Patient Care brings primary care clinicians a lot of medical news every day—it’s easy to miss an important study. The Daily Dose provides a concise summary of one of the website's leading stories you may not have seen.
On March 16, 2023, we reported on a study published in JAMA Health Forum that aimed to investigate variations in primary care visit length and quantify the association between visit length and potentially inappropriate prescribing decisions by primary care physicians.
Cross-sectional study that used data from electronic health record systems in primary care offices across the US to analyze adult primary care visits occurring in calendar year 2017. Analysis was conducted from March 2022 through January 2023.
First, researchers examined patient clinical and sociodemographic characteristics correlated with visit length. After controlling for these factors, they determined within-physician changes in potentially inappropriate prescribing decisions by primary care visit duration. The study examined 3 outcomes reflective of potentially inappropriate prescribing:
1. Inappropriate antibiotics for upper respiratory tract infections 2. Coprescribing of opioids and benzodiazepines 3. Potentially inappropriate prescribing for older adults.
The final sample included 8 119 161 visits among 4 360 445 patients, with 8091 US primary care physicians.
The duration of visits varied significantly between and within primary care physicians. The median physician in the sample spent an average 18.9 minutes with each patient. In the top quartile for visit duration, clinicians averaged ≥24.6 minutes with each patient, while those in the bottom quartile saw each patient for an average of ≤14.1 minutes.

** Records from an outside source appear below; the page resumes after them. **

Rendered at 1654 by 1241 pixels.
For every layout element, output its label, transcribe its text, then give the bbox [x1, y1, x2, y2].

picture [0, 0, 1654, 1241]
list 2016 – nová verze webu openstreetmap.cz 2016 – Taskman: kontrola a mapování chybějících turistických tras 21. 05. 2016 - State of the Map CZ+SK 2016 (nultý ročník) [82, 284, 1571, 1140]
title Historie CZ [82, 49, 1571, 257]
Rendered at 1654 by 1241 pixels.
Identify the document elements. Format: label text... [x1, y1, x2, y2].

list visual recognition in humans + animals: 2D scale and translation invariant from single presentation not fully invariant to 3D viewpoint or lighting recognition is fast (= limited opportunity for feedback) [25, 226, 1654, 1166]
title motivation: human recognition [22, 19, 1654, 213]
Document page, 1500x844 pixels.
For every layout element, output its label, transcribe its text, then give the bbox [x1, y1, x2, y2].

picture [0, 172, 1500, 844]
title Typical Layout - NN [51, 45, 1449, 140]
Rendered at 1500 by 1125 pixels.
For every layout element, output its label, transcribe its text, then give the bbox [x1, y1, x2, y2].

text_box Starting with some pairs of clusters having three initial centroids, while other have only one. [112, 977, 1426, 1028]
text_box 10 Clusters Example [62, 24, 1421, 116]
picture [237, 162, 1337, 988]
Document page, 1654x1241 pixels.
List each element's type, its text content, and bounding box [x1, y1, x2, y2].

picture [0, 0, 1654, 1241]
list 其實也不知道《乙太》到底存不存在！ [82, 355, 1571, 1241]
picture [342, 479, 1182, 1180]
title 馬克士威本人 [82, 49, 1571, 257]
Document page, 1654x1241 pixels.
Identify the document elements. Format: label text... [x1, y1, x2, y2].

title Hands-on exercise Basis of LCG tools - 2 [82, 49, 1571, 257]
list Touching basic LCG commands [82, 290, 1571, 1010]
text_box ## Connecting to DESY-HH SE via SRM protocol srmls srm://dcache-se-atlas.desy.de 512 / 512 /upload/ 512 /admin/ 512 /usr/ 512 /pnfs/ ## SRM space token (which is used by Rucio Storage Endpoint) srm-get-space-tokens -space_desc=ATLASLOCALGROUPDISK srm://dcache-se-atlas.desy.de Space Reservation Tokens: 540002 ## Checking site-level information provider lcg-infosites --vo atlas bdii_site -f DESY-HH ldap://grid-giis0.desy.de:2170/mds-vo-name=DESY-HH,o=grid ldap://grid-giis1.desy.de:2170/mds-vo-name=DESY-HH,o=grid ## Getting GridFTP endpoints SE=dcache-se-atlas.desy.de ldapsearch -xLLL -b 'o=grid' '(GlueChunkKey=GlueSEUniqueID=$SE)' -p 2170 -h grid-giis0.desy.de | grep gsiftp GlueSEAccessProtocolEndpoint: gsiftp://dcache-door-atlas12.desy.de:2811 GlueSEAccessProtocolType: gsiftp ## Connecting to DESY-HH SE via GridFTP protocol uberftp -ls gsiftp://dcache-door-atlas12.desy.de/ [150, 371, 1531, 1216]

When the researchers analyzed prescribing decisions, they found that:
55.7% of 222 667 visits for upper respiratory tract infections involved an inappropriate antibiotic prescription
3.4% of 1 571 935 visits for painful conditions involved coprescribing opioids and benzodiazepines
1.1% of 2 756 365 visits for adults aged ≥65 years involved the prescription of medications contraindicated by the Beers criteria)
For every additional minute of visit length, the likelihood of inappropriate antibiotic prescribing decreased by 0.11% and the likelihood of opioid and benzodiazepine coprescribing decreased by 0.01%. Potentially inappropriate prescribing among older adults increased slightly as a function of visit length (0.004%).
The investigators found that visit length was significantly associated with “nearly every patient and visit characteristic.” Longer visits were more complex (ie, more diagnoses recorded and/or more chronic conditions coded). Shorter visits were more frequent among established vs new patients, men vs women, younger vs older patients, non-Hispanic Black and patients from other racial and ethnic groups vs non-Hispanic White patients, and patients with public insurance vs commercial insurance.
Note from authors
"Our analyses highlight the fundamental tension between the volume incentives embedded in fee-for-service reimbursement systems and quality of care. While our results do not suggest an optimal visit length, they do suggest that physicians’ time is not always allocated based on patient complexity. Such findings suggest opportunities for a more equitable distribution.”